Analysis: Booker's Seven Basic Plots Analysis

Christopher Booker is a scholar who wrote that every story falls into one of seven basic plot structures: Overcoming the Monster, Rags to Riches, the Quest, Voyage and Return, Comedy, Tragedy, and Rebirth. Shmoop explores which of these structures fits this story like Cinderella’s slipper.

Plot Type : Comedy

Shadow of Darkness

Leontes experiences a sudden onset of jealousy.

Things at the Sicilian court seem peachy until, out of nowhere, Leontes suspects his pregnant wife is having an affair with his best friend, Polixenes, who is visiting from Bohemia. Leontes plots the secret murder of his BFF.

Pressure of Darkness

After Polixenes escapes Sicily, there’s hell to pay.

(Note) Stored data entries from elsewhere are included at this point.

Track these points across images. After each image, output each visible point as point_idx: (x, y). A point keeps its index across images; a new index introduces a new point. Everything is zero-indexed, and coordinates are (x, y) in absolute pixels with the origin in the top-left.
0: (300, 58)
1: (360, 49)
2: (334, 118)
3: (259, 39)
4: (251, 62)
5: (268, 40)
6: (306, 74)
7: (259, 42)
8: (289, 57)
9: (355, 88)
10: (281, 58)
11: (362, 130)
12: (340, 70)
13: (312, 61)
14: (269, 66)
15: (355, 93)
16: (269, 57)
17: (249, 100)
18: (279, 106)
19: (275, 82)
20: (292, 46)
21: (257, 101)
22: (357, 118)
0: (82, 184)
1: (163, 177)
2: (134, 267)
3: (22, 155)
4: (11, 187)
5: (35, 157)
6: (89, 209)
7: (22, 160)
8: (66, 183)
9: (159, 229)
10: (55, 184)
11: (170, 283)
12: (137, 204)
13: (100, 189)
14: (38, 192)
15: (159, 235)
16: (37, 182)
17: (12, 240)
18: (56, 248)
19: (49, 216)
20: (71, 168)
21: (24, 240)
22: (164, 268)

Leontes throws Hermione in the slammer, where she gives birth to a daughter that Leontes refuses to acknowledge as his own. He orders Antigonus to abandon baby Perdita in the desert. Hermione is tried for adultery and treason; meanwhile, Mammilius (the son of Hermione and Leontes) dies of a broken heart. Hermione faints and is soon pronounced dead, leaving Leontes to repent and suffer for sixteen long years.

Everything Comes To Light

Perdita is recovered and Hermione is alive!

Perdita is raised by an old shepherd in Bohemia, where she meets and falls in love with Prince Florizel (the son of Polixenes). When the couple travels to Sicily, her identity as a princess and heir to the Sicilian throne is uncovered. Perdita and Leontes reunite as father and daughter and Leontes and Polixenes reunite as BFFs. Finally, Paulina shows everyone a statue of Hermione, which turns out not to be a statue at all – it’s the real Hermione. She’s alive and well and totally forgives Leontes.